◆ TASK TO CARRY OUT: Take nothing but the lines from the one with "ύρεση Καταστήματος" through the one with "vernachlässigbar. Andere Rauschanteile" in the entries below, both ends kept, and return them exactly with pictures left out.

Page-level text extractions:

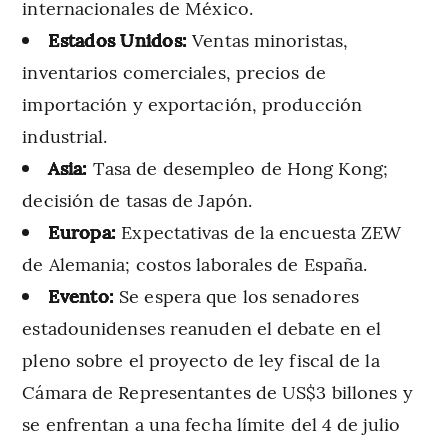
internacionales de México.
Estados Unidos:
Ventas minoristas,
inventarios comerciales, precios de
importación y exportación, producción
industrial.
Asia:
Tasa de desempleo de Hong Kong;
decisión de tasas de Japón.
Europa:
Expectativas de la encuesta ZEW
de Alemania; costos laborales de España.
Evento:
Se espera que los senadores
estadounidenses reanuden el debate en el
pleno sobre el proyecto de ley fiscal de la
Cámara de Representantes de US$3 billones y
se enfrentan a una fecha límite del 4 de julio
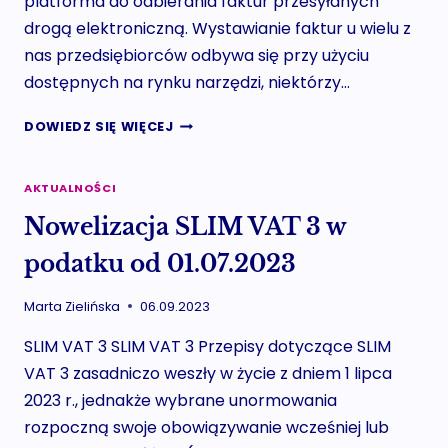
platforma do odbierania faktur przesyłanych
drogą elektroniczną. Wystawianie faktur u wielu z
nas przedsiębiorców odbywa się przy użyciu
dostępnych na rynku narzędzi, niektórzy…
CZYM
DOWIEDZ SIĘ WIĘCEJ
JEST
KRAJOWY
SYSTEM
AKTUALNOŚCI
E-
Nowelizacja SLIM VAT 3 w
FAKTURY
TAK
podatku od 01.07.2023
ZWANY
KSEF?
Marta Zielińska
06.09.2023
SLIM VAT 3 SLIM VAT 3 Przepisy dotyczące SLIM
VAT 3 zasadniczo weszły w życie z dniem 1 lipca
2023 r., jednakże wybrane unormowania
rozpoczną swoje obowiązywanie wcześniej lub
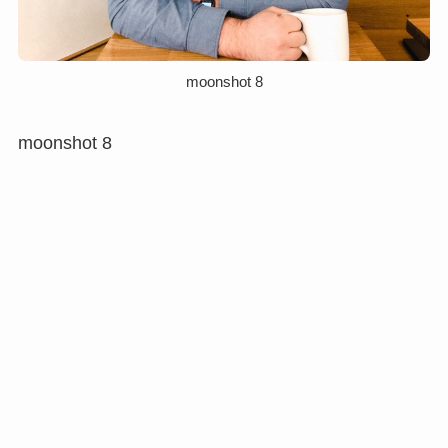
moonshot 8
moonshot 8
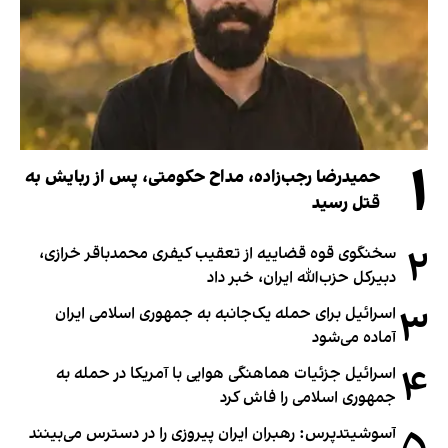
۱
حمیدرضا رجب‌زاده، مداح حکومتی، پس از ربایش به
قتل رسید
۲
سخنگوی قوه قضاییه از تعقیب کیفری محمدباقر خرازی،
دبیر‌کل حزب‌الله ایران، خبر داد
۳
اسرائیل برای حمله یک‌جانبه به جمهوری اسلامی ایران
آماده می‌شود
۴
اسرائیل جزئیات هماهنگی هوایی با آمریکا در حمله به
جمهوری اسلامی را فاش کرد
آسوشیتدپرس: رهبران ایران پیروزی را در دسترس می‌بینند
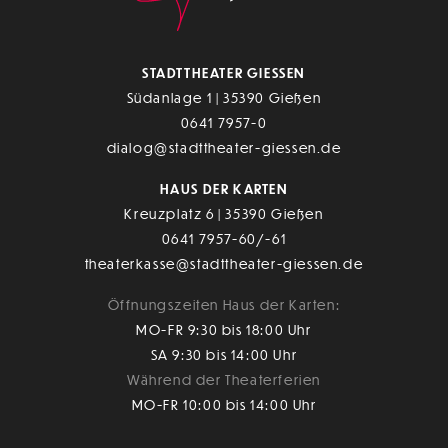
STADTTHEATER GIESSEN
Südanlage 1 | 35390 Gießen
0641 7957-0
dialog@stadttheater-giessen.de
HAUS DER KARTEN
Kreuzplatz 6 | 35390 Gießen
0641 7957-60/-61
theaterkasse@stadttheater-giessen.de
Öffnungszeiten Haus der Karten:
MO-FR 9:30 bis 18:00 Uhr
SA 9:30 bis 14:00 Uhr
Während der Theaterferien
MO-FR 10:00 bis 14:00 Uhr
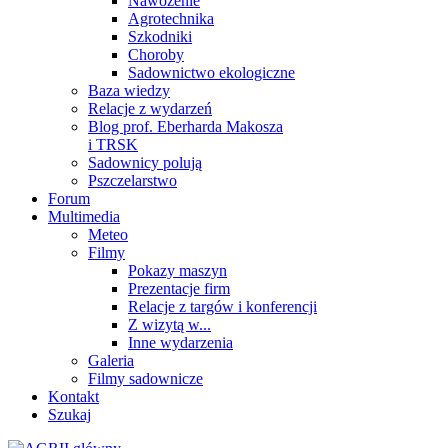
Nawożenie
Agrotechnika
Szkodniki
Choroby
Sadownictwo ekologiczne
Baza wiedzy
Relacje z wydarzeń
Blog prof. Eberharda Makosza
i TRSK
Sadownicy polują
Pszczelarstwo
Forum
Multimedia
Meteo
Filmy
Pokazy maszyn
Prezentacje firm
Relacje z targów i konferencji
Z wizytą w...
Inne wydarzenia
Galeria
Filmy sadownicze
Kontakt
Szukaj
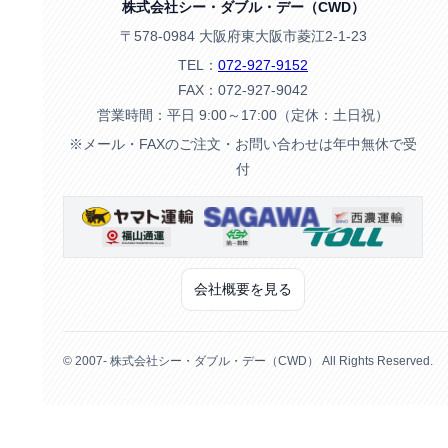
株式会社シー・ダブル・デー（CWD）
〒578-0984 大阪府東大阪市菱江2-1-23
TEL：
072-927-9152
FAX：072-927-9042
営業時間：平日 9:00～17:00（定休：土日祝）
※メール・FAXのご注文・お問い合わせは年中無休で受
付
会社概要を見る
© 2007- 株式会社シー・ダブル・デー（CWD） All Rights Reserved.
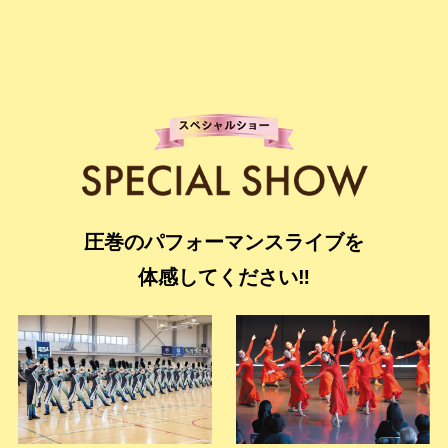
圧巻のパフォーマンスライブを
体感してください‼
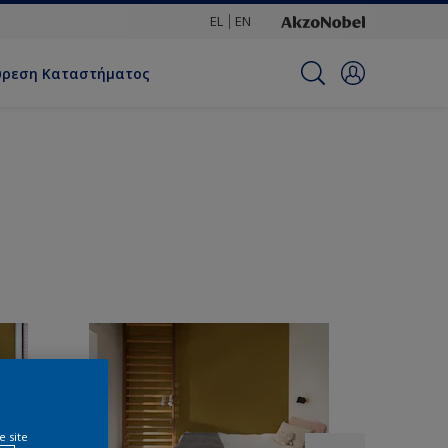
EL
EN
ύρεση Καταστήματος
e site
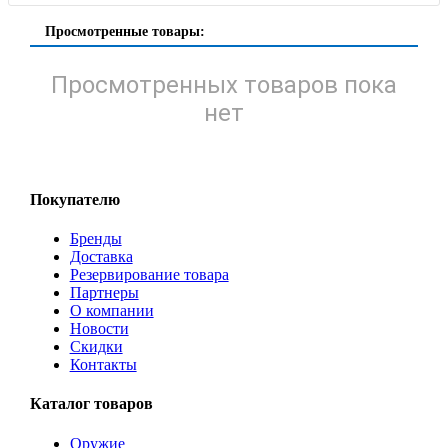
Просмотренные товары:
Просмотренных товаров пока
нет
Покупателю
Бренды
Доставка
Резервирование товара
Партнеры
О компании
Новости
Скидки
Контакты
Каталог товаров
Оружие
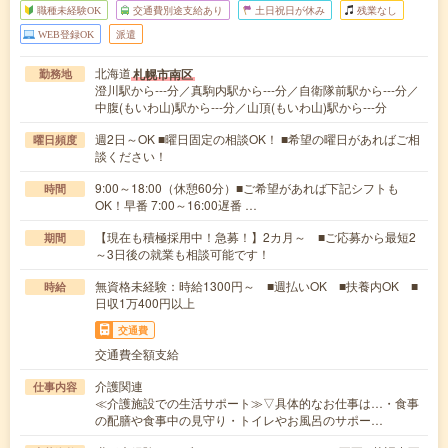
職種未経験OK
交通費別途支給あり
土日祝日が休み
残業なし
WEB登録OK
派遣
北海道
札幌市南区
勤務地
澄川駅から---分／真駒内駅から---分／自衛隊前駅から---分／
中腹(もいわ山)駅から---分／山頂(もいわ山)駅から---分
週2日～OK ■曜日固定の相談OK！ ■希望の曜日があればご相
曜日頻度
談ください！
9:00～18:00（休憩60分）■ご希望があれば下記シフトも
時間
OK！早番 7:00～16:00遅番 …
【現在も積極採用中！急募！】2カ月～ ■ご応募から最短2
期間
～3日後の就業も相談可能です！
無資格未経験：時給1300円～ ■週払いOK ■扶養内OK ■
時給
日収1万400円以上
交通費
交通費全額支給
介護関連
仕事内容
≪介護施設での生活サポート≫▽具体的なお仕事は…・食事
の配膳や食事中の見守り・トイレやお風呂のサポー…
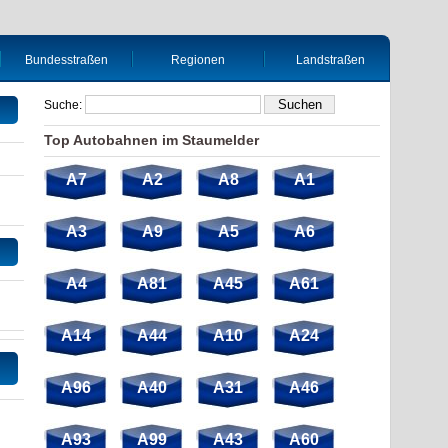
Bundesstraßen
Regionen
Landstraßen
Suche:
Top Autobahnen im Staumelder
A7
A2
A8
A1
A3
A9
A5
A6
A4
A81
A45
A61
A14
A44
A10
A24
A96
A40
A31
A46
A93
A99
A43
A60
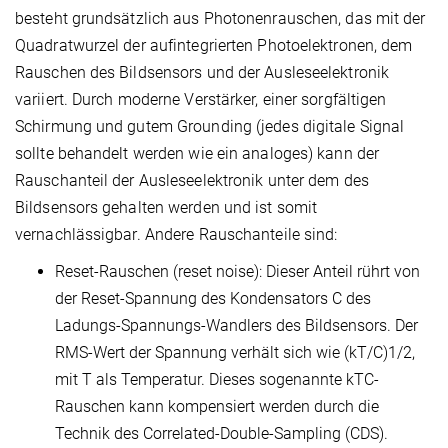
besteht grundsätzlich aus Photonenrauschen, das mit der
Quadratwurzel der aufintegrierten Photoelektronen, dem
Rauschen des Bildsensors und der Ausleseelektronik
variiert. Durch moderne Verstärker, einer sorgfältigen
Schirmung und gutem Grounding (jedes digitale Signal
sollte behandelt werden wie ein analoges) kann der
Rauschanteil der Ausleseelektronik unter dem des
Bildsensors gehalten werden und ist somit
vernachlässigbar. Andere Rauschanteile sind:
Reset-Rauschen (reset noise): Dieser Anteil rührt von
der Reset-Spannung des Kondensators C des
Ladungs-Spannungs-Wandlers des Bildsensors. Der
RMS-Wert der Spannung verhält sich wie (kT/C)1/2,
mit T als Temperatur. Dieses sogenannte kTC-
Rauschen kann kompensiert werden durch die
Technik des Correlated-Double-Sampling (CDS).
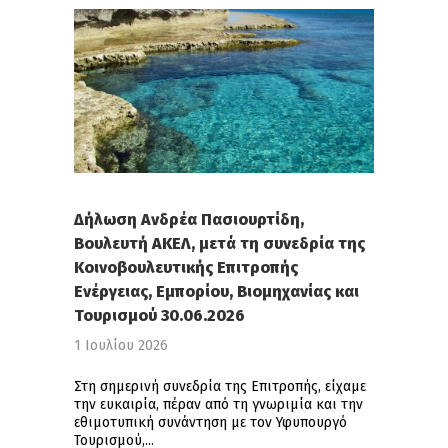
Δήλωση Ανδρέα Πασιουρτίδη,
Βουλευτή ΑΚΕΛ, μετά τη συνεδρία της
Κοινοβουλευτικής Επιτροπής
Ενέργειας, Εμπορίου, Βιομηχανίας και
Τουρισμού 30.06.2026
1 Ιουλίου 2026
Στη σημερινή συνεδρία της Επιτροπής, είχαμε
την ευκαιρία, πέραν από τη γνωριμία και την
εθιμοτυπική συνάντηση με τον Υφυπουργό
Τουρισμού,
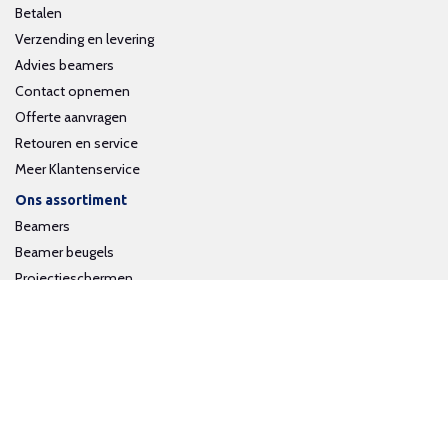
Betalen
Verzending en levering
Advies beamers
Contact opnemen
Offerte aanvragen
Retouren en service
Meer Klantenservice
Ons assortiment
Beamers
Beamer beugels
Projectieschermen
Interactieve whiteboards
Volg ons op social media
Schrijf je in voor onze nieuwsbrief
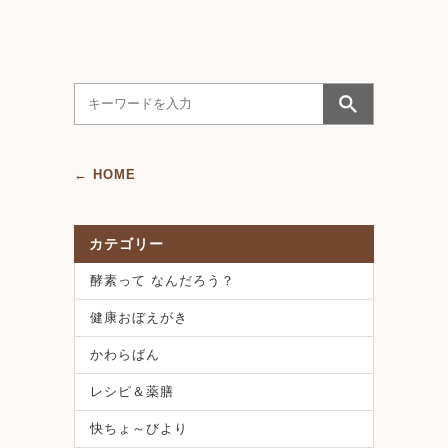
← HOME
カテゴリー
酵素って なんだろう？
健康おぼえがき
かわらばん
レシピ＆薬膳
快ちょ～びより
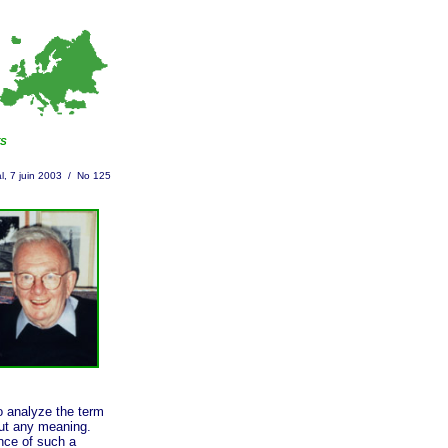
TS
l, 7 juin 2003 / No 125
to analyze the term
hout any meaning.
nce of such a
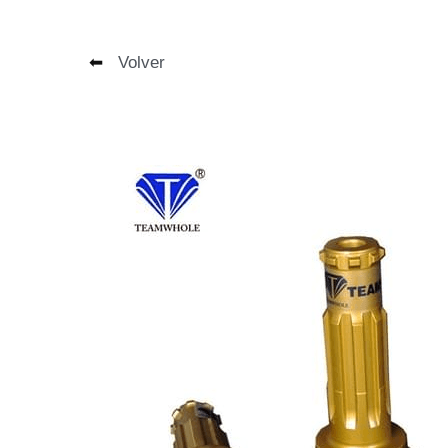
⬅
Volver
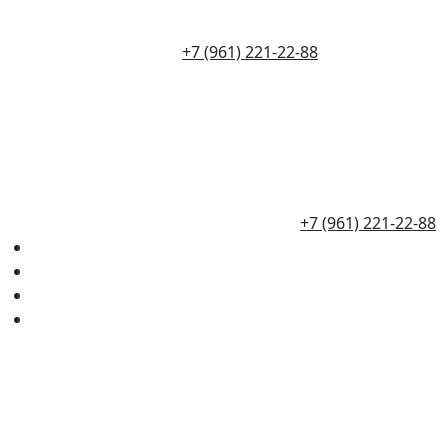
+7 (961) 221-22-88
+7 (961) 221-22-88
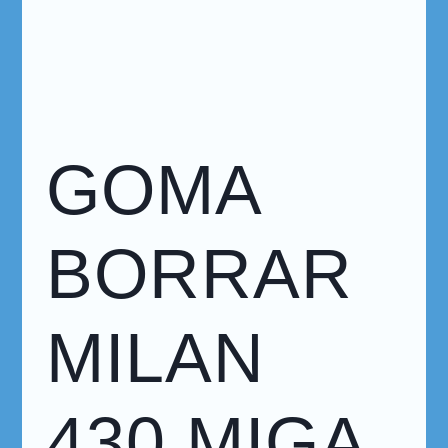
GOMA
BORRAR
MILAN
430 MIGA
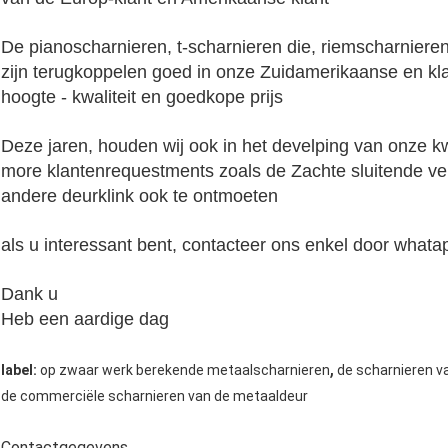
De pianoscharnieren, t-scharnieren die, riemscharniere
zijn terugkoppelen goed in onze Zuidamerikaanse en kl
hoogte - kwaliteit en goedkope prijs
Deze jaren, houden wij ook in het develping van onze 
more klantenrequestments zoals de Zachte sluitende ver
andere deurklink ook te ontmoeten
als u interessant bent, contacteer ons enkel door wha
Dank u
Heb een aardige dag
,
label:
op zwaar werk berekende metaalscharnieren
de scharnieren v
de commerciële scharnieren van de metaaldeur
Contactgegevens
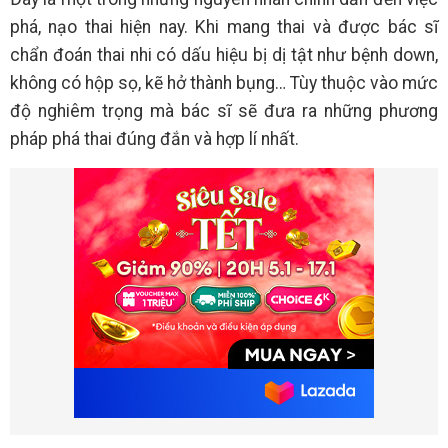
phá, nạo thai hiện nay. Khi mang thai và được bác sĩ
chẩn đoán thai nhi có dấu hiệu bị dị tật như bệnh down,
không có hộp sọ, kẽ hở thành bụng… Tùy thuộc vào mức
độ nghiêm trọng mà bác sĩ sẽ đưa ra những phương
pháp phá thai đúng đắn và hợp lí nhất.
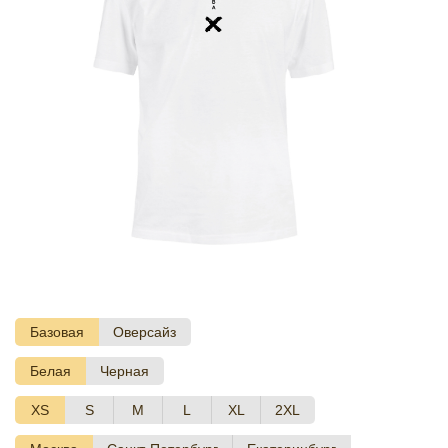
Базовая
Оверсайз
Белая
Черная
XS
S
M
L
XL
2XL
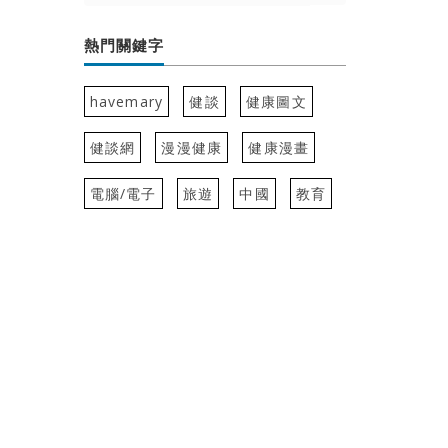
熱門關鍵字
havemary
健談
健康圖文
健談網
漫漫健康
健康漫畫
電腦/電子
旅遊
中國
教育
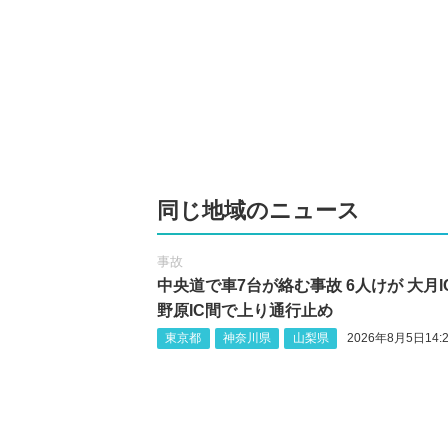
同じ地域のニュース
事故
中央道で車7台が絡む事故 6人けが 大月I
野原IC間で上り通行止め
東京都
神奈川県
山梨県
2026年8月5日14:2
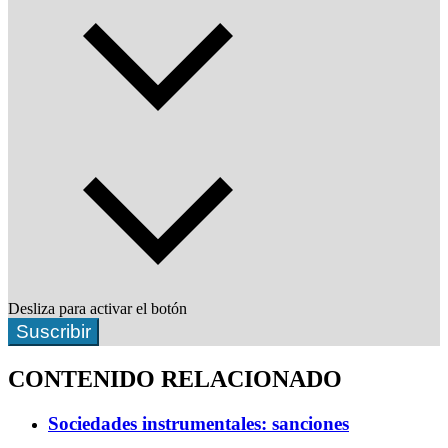
Desliza para activar el botón
Suscribir
CONTENIDO RELACIONADO
Sociedades instrumentales: sanciones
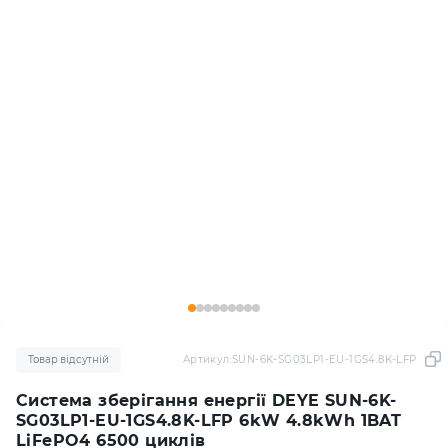
Товар відсутній
Артикул:
SUN-6K-SG03LP1-EU-1GS4.8K-LFP
Система зберігання енергії DEYE SUN-6K-
SG03LP1-EU-1GS4.8K-LFP 6kW 4.8kWh 1BAT
LiFePO4 6500 циклів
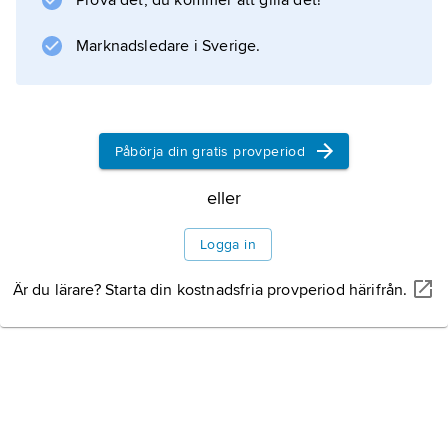
Prova det, du kommer att gilla det!
bankväsendet. Föga realistiska åtgärder
utmynnade i landets värsta ekonomiska kris
Marknadsledare i Sverige.
någonsin. Våldet ökade lavinartat, och en våg
av strejker skakade
Påbörja din gratis provperiod
Information om artikeln
eller
Logga in
Är du lärare? Starta din kostnadsfria provperiod härifrån.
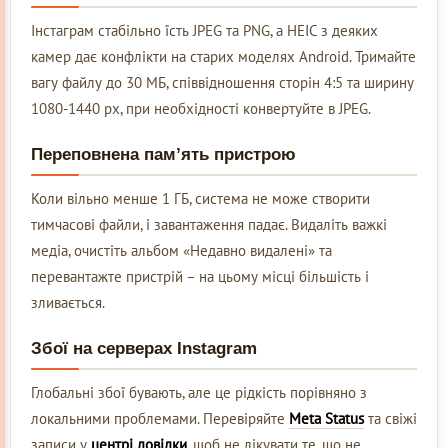
Інстаграм стабільно їсть JPEG та PNG, а HEIC з деяких
камер дає конфлікти на старих моделях Android. Тримайте
вагу файлу до 30 МБ, співвідношення сторін 4:5 та ширину
1080-1440 px, при необхідності конвертуйте в JPEG.
Переповнена пам’ять пристрою
Коли вільно менше 1 ГБ, система не може створити
тимчасові файли, і завантаження падає. Видаліть важкі
медіа, очистіть альбом «Недавно видалені» та
перевантажте пристрій – на цьому місці більшість і
зливається.
Збої на серверах Instagram
Глобальні збої бувають, але це рідкість порівняно з
локальними проблемами. Перевіряйте
Meta Status
та свіжі
записи у
центрі довідки
, щоб не лікувати те, що не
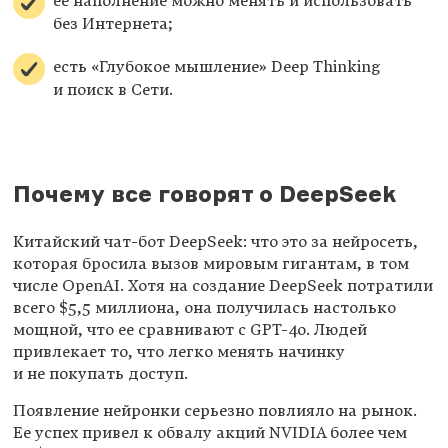
ее наполнение можно менять и использовать
без Интернета;
есть «Глубокое мышление» Deep Thinking
и поиск в Сети.
Почему все говорят о DeepSeek
Китайский чат-бот DeepSeek: что это за нейросеть,
которая бросила вызов мировым гигантам, в том
числе OpenAI. Хотя на создание DeepSeek потратили
всего $5,5 миллиона, она получилась настолько
мощной, что ее сравнивают с GPT-4o. Людей
привлекает то, что легко менять начинку
и не покупать доступ.
Появление нейронки серьезно повлияло на рынок.
Ее успех привел к обвалу акций NVIDIA более чем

◆ TASK RESPONSE:
ύρεση Καταστήματος
e site
Просмотренные товары:
Просмотренных товаров пока
нет
Покупателю
Бренды
Доставка
Резервирование товара
Партнеры
О компании
Новости
Скидки
Контакты
Каталог товаров
Оружие
職種未経験OK
交通費別途支給あり
土日祝日が休み
残業なし
WEB登録OK
派遣
北海道
札幌市南区
勤務地
澄川駅から---分／真駒内駅から---分／自衛隊前駅から---分／
中腹(もいわ山)駅から---分／山頂(もいわ山)駅から---分
週2日～OK ■曜日固定の相談OK！ ■希望の曜日があればご相
曜日頻度
談ください！
9:00～18:00（休憩60分）■ご希望があれば下記シフトも
時間
OK！早番 7:00～16:00遅番 …
【現在も積極採用中！急募！】2カ月～ ■ご応募から最短2
期間
～3日後の就業も相談可能です！
無資格未経験：時給1300円～ ■週払いOK ■扶養内OK ■
時給
日収1万400円以上
交通費
交通費全額支給
介護関連
仕事内容
≪介護施設での生活サポート≫▽具体的なお仕事は…・食事
の配膳や食事中の見守り・トイレやお風呂のサポー…
Bundesstraßen
Regionen
Landstraßen
Suche:
Top Autobahnen im Staumelder
A7
A2
A8
A1
A3
A9
A5
A6
A4
A81
A45
A61
A14
A44
A10
A24
A96
A40
A31
A46
A93
A99
A43
A60
besteht grundsätzlich aus Photonenrauschen, das mit der
Quadratwurzel der aufintegrierten Photoelektronen, dem
Rauschen des Bildsensors und der Ausleseelektronik
variiert. Durch moderne Verstärker, einer sorgfältigen
Schirmung und gutem Grounding (jedes digitale Signal
sollte behandelt werden wie ein analoges) kann der
Rauschanteil der Ausleseelektronik unter dem des
Bildsensors gehalten werden und ist somit
vernachlässigbar. Andere Rauschanteile sind:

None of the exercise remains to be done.